Time required: 30–60 minutes (including any repair) Materials: Replacement flapper (optional, ~$7), possibly replacement fill valve ($12–$15)

This exercise builds on Exercise 9.2 and walks through a full diagnosis.

  1. Confirm whether the toilet is running by listening for continuous water sound from the tank or bowl.
  2. If running: determine which of the two root causes is present. Do the food-coloring test (flapper leak) AND observe whether the tank water level is at or above the overflow tube (fill valve not shutting off).
  3. If flapper is leaking: shut off the supply valve, flush to empty the tank. Unhook the flapper chain from the handle arm. Remove the flapper from the overflow tube ears (it pulls straight off or unsnaps). Take the old flapper to the hardware store or photograph the toilet model. Purchase the correct flapper. Reinstall, reconnect chain with proper slack, turn supply back on, test.
  4. If fill valve is not shutting off: try adjusting the float first. If adjustment doesn't work, replace the fill valve (Fluidmaster 400A or similar universal valve). Shut off supply, flush to empty, disconnect supply line, unscrew the fill valve locknut under the tank, remove old valve, install new one per instructions.
  5. After repair: check for any leaks at all connections. Test 10 flushes over the next hour.

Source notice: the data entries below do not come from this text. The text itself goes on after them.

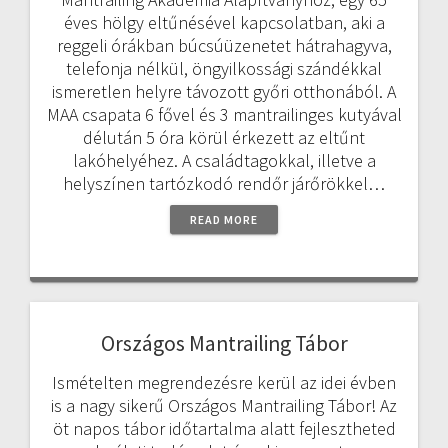
éves hölgy eltűnésével kapcsolatban, aki a
reggeli órákban búcsúüzenetet hátrahagyva,
telefonja nélkül, öngyilkossági szándékkal
ismeretlen helyre távozott győri otthonából. A
MAA csapata 6 fővel és 3 mantrailinges kutyával
délután 5 óra körül érkezett az eltűnt
lakóhelyéhez. A családtagokkal, illetve a
helyszínen tartózkodó rendőr járőrökkel…
READ MORE
Országos Mantrailing Tábor
Ismételten megrendezésre kerül az idei évben
is a nagy sikerű Országos Mantrailing Tábor! Az
öt napos tábor időtartalma alatt fejlesztheted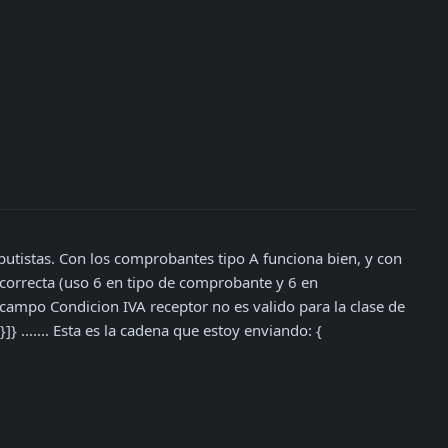
utistas. Con los comprobantes tipo A funciona bien, y con 
 correcta (uso 6 en tipo de comprobante y 6 en 
ampo Condicion IVA receptor no es valido para la clase de 
..... Esta es la cadena que estoy enviando: {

Exercise 9.10 — Evaluate a Fixture for Replacement or Upgrade

Time required: 30–45 minutes Materials: Phone for research

Choose one fixture in your home that is either showing its age, failing, or simply inefficient.

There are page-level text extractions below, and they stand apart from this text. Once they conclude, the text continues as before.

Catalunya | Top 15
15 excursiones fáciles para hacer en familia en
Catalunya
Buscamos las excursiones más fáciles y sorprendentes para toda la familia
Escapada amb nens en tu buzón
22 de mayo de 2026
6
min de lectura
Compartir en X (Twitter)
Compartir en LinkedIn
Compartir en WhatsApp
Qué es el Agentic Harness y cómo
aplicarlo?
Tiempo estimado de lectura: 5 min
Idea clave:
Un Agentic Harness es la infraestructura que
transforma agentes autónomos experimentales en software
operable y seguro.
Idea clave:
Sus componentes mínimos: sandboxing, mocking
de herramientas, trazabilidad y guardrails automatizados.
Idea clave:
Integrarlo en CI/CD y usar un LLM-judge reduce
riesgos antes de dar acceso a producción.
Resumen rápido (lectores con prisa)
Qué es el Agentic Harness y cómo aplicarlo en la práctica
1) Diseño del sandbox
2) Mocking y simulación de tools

  1. Research the current cost of a comparable replacement fixture.
  2. Determine whether replacement is DIY-feasible (same size, accessible connections) or would require a plumber.
  3. Calculate the total cost of DIY replacement (fixture + any parts) vs. professional installation.
  4. If water efficiency is the motivation: calculate the payback period using the formula: (Fixture cost) / (Annual water savings in $).
  5. Identify any WaterSense-certified alternatives for the fixture you're replacing.
  6. Make a recommendation to yourself: replace now, replace when it fails, or leave it as-is.

Write up a one-paragraph justification for your recommendation.